In England, kids drinking outside a supermarket would set off alarm bells. You would expect aggression. You would cross the road at least and normally with good reason. Here it is different. If you don’t have much cash you go to the Chino with your mates after work, buy a litre bottle of beer, drag out a few crates and share your beverage sitting in the street. And you talk. The beer is just the lubricant of the social event, not the raison d’etre. Normally I know half the kids sitting outside Diego’s. Two of them are my favourite butchers, the chicken and pork guys. Then there’s the guy who sells newspapers and talks English with a posher voice than I can achieve, gracias presumably to the BBC World Service. Occasionally a Cartonero will join. These are the guys who go through the bins separating out anything that has recycling value. They drag massive carts behind them, manually. It’s harsh work, and I was shocked by how educated and eloquent the guy who joined us the other night was.

But the story is the “new chino ” (all Asians are lazily referred to as chinos here as well).  A cousin of Diego’s has recently arrived. How I’m not sure, he looked pretty beat up when he got here, covered in bandages. However, like Diego, he has “Buena Onda.” Happy and smiley. Always says hello and goodbye. Can’t say anything else because that is the limit of his current language skills. Doesn’t qualify for a new name yet but is desperate to learn Spanish. Argentina is not a country where failing to integrate is rewarded and I suspect that Diego has pointed this out.

The problem is that his self-elected teacher comes from Paraguay.  Their Spanish is more classical than our Castellano. And mixed with Guarani! El pobre Chino isn’t going to understand anything. So I made the mistake of sitting on a crate, taking a swig of the communal beer and explaining the technicalities of Argentine pronunciation. From the point of view of an Englishman? Hell, at least I can do the RRRRs better than his LLLLs.  And I think I have been elected the official “professor”.  I went through 20 phrases with him. I’m now possibly an expert in supermarket speak.

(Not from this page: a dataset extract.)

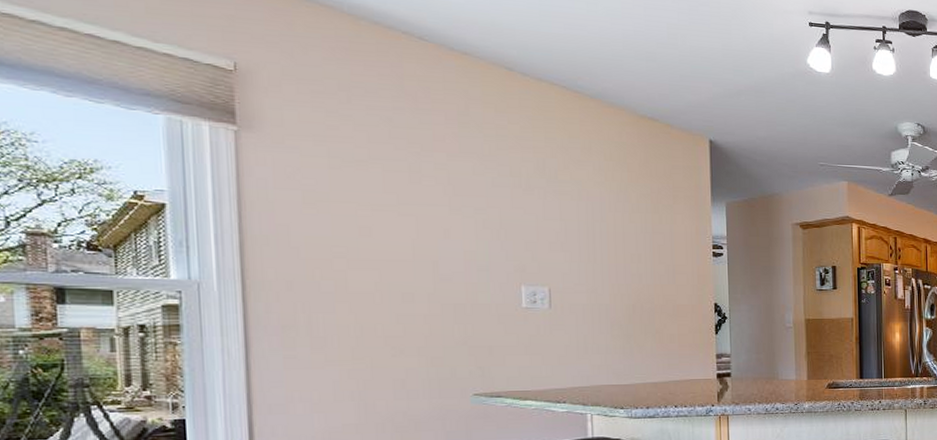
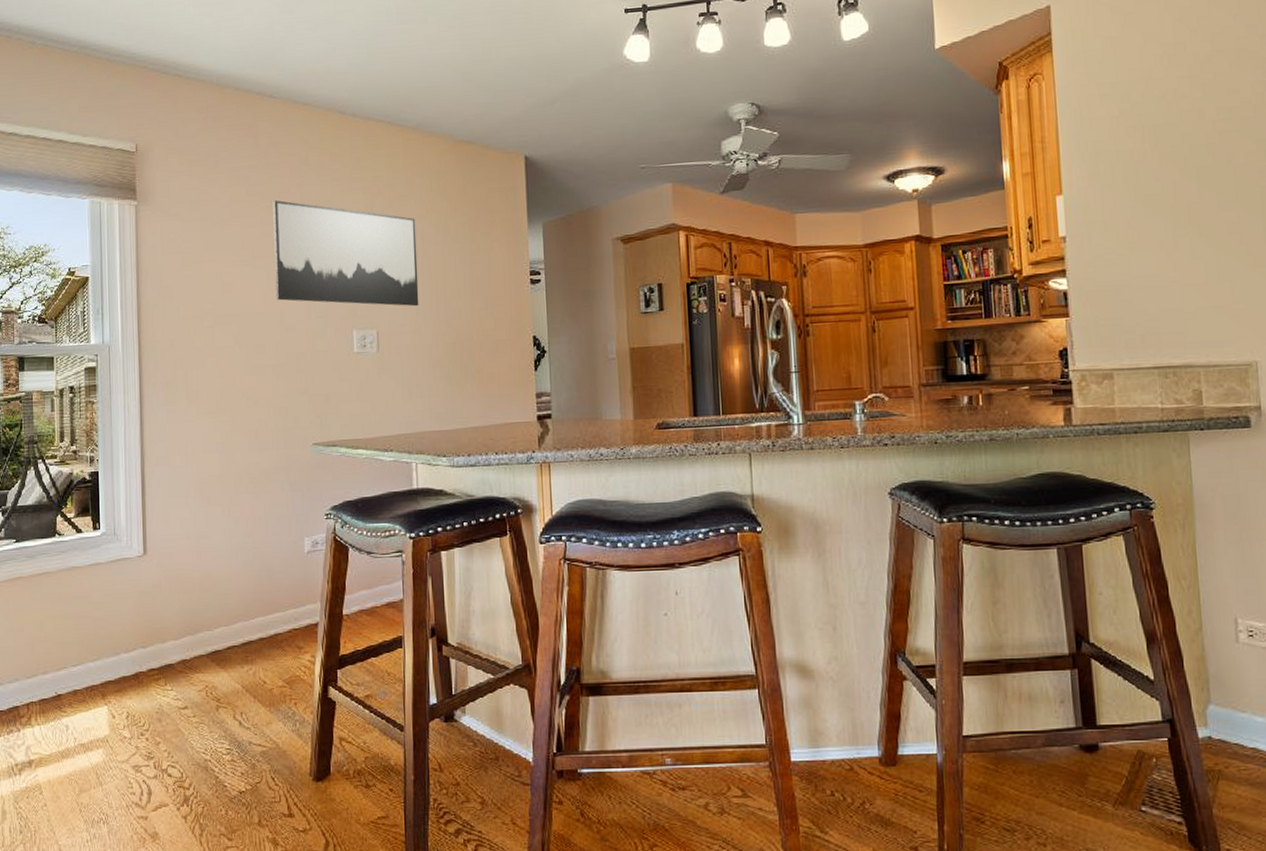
wall art: none [423,146,597,268] -> present [273,200,419,307]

But let’s face it, how difficult is this teaching gig? Why wouldn’t I want to try to teach a cheerful Chinaman a few basics while sitting on a box outside his family’s supermarket? I live in Argentina, the epitome of economic insecurity. In 5 years I may need a friend who owns a supermarket. And although I can’t understand anything he says, I can tell he’s a charming guy.

And, the Paraguayan butchers are good guys too. They are teaching me phrases to shock the sh*t out of my builders, in Guarani. And the cartonero guarantees to set up a “piquette”, outside any business that rips me off. I’m sitting on a box outside a supermarket, something I would never have considered doing in Fulham, discussing the veracity of the Foreign Office’s recent warning that anti-British sentiment is rising in Buenos Aires. But I’m not worried. The butchers assure me they have big knives.

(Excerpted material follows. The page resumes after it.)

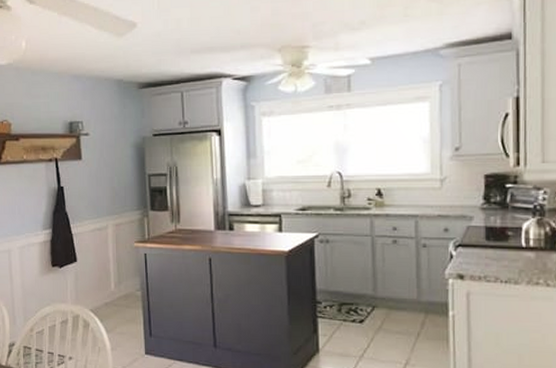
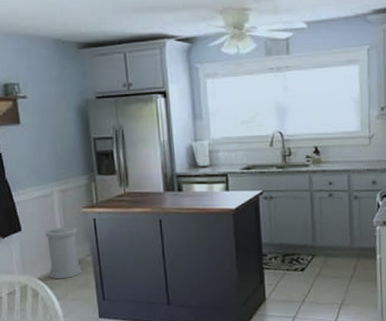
trash can: none [98,260,130,311] -> present [44,226,81,278]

So what is the point of this story? For me it’s about integration and liberation. It’s also about shared values that can be recognised across the classes. Yes, in my youth I occasionally sat debating with the odd Tuareg, or El Hadj, or some Niger army officer with no shoes but a big, shiny gun, in the middle of the Sahara but I never once assumed I had anything in common with them. Here I’m an immigrant too. I have aspirations. And quite frankly it is more important to “network” with my butcher than my banker, as it will have more impact on my quality of life. My girlfriend thinks it strange that I walk down the street, shouting my helloes to everyone, but she is from here. I would find it strange if she did the same thing in Fulham. So however, would the other people in Fulham!

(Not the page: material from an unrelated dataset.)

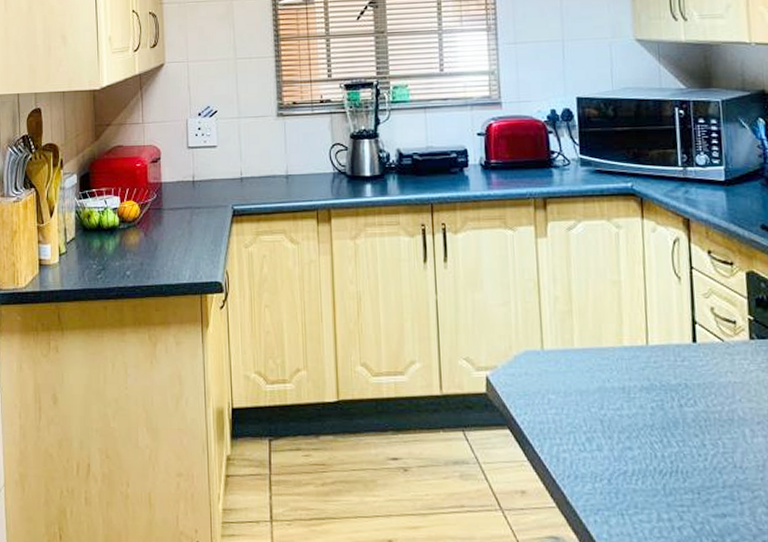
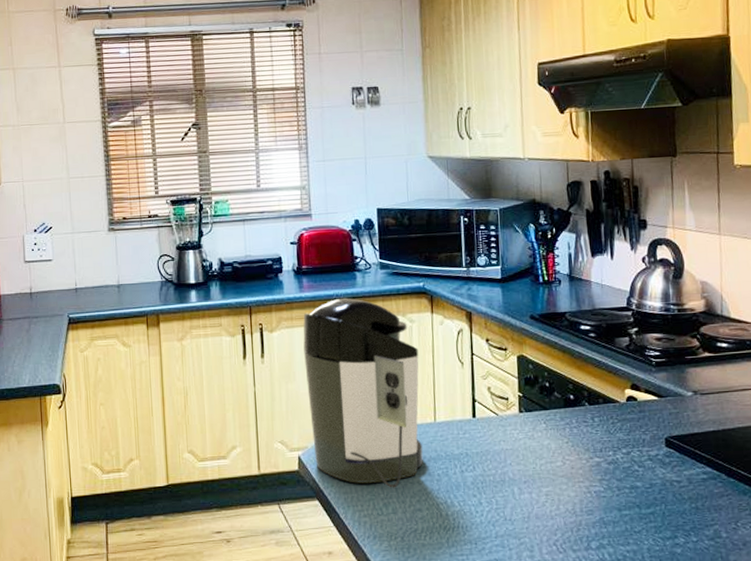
coffee maker: none [491,198,634,420] -> present [303,298,423,488]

Maybe it’s the difference between thinking of yourself as an immigrant rather than an expat. It creates an affinity more rapidly. Ideas of class, money or smartness drop away. You create a new network, some deep friendships but as importantly, lots of casual acquaintances. People who will do you favours, give you guidance, or share your insecurities. I’m not saying I have turned into a non-judgemental person who welcomes all new relationships with open arms. That’s never been my style (though I suspect I’m rather more forgiving than I used to be).  But yes, I value the Uruguayan gipsies who will bid for me at antiques auctions, or my hairdresser that will record blues with me, and of course all my butchers and basically anyone whose overriding desire is to have a decent conversation and point the new boy in the right direction.

Argentina is a country of recent immigrants. Most weren’t “A-listers” when they arrived.  They had no support network to fall back on other than the one the created.

I think that’s why I fit in? And given the company it’s not half bad!